The researchers estimate that oviraptor incubation was considerably less efficient than modern bird incubation by TCI metrics. But Yang pushed back against framing this as inferiority. "Modern birds aren't 'better' at hatching eggs. Instead, birds living today and oviraptors have a very different way of incubation. Nothing is better or worse. It just depends on the environment."
The combination of adult brooding and ambient solar heat may represent a behavioral adaptation associated with the evolutionary transition from fully buried nests (like those of crocodiles and turtles) to the semi-open nests that eventually became the fully enclosed nests of modern birds.
What a Taiwanese high schooler's model cannot tell us
The study's limitations are inherent to the approach. Today's climate does not resemble the Late Cretaceous, when global temperatures were significantly warmer and atmospheric conditions differed from the present. The model, while carefully constructed, is necessarily an approximation - no one knows the exact thermal properties of oviraptor skin, feathers (if present), or eggs. The resin eggs approximate known oviraptor eggshell properties but are not identical.
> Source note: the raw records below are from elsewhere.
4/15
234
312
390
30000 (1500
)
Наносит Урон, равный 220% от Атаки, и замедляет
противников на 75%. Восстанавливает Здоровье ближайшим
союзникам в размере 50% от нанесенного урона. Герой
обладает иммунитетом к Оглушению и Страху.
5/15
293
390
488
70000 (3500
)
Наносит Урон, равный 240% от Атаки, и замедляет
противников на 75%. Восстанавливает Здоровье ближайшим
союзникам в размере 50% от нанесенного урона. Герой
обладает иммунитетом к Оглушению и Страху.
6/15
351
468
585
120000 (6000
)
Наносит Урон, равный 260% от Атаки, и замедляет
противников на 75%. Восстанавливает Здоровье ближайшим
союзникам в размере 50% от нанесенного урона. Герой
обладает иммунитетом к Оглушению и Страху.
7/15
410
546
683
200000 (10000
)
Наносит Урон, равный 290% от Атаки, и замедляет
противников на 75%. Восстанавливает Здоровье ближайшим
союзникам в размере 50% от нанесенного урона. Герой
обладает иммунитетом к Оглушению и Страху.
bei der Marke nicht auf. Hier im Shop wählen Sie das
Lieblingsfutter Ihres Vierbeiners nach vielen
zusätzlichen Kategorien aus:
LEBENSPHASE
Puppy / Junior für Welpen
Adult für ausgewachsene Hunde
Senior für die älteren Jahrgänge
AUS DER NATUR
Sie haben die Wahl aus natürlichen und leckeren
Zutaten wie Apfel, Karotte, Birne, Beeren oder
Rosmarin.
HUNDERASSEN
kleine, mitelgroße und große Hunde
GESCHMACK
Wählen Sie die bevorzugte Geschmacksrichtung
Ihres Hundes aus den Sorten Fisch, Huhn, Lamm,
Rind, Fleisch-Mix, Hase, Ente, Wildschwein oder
The findings are also specific to this one species reconstruction. Other oviraptors varied in size, nest architecture, and likely in incubation strategy. Extrapolating to the broader group requires caution.
Still, the study represents an inventive bridge between physics and paleontology. By building a physical model and running actual heat transfer experiments rather than relying solely on computer simulations, the team captured thermal dynamics that mathematical models might miss.
"There are no dinosaur fossils in Taiwan," Yang noted, "but that does not mean that we cannot do dinosaur studies." Su, who was a high school student when the research was conducted, is proof of that.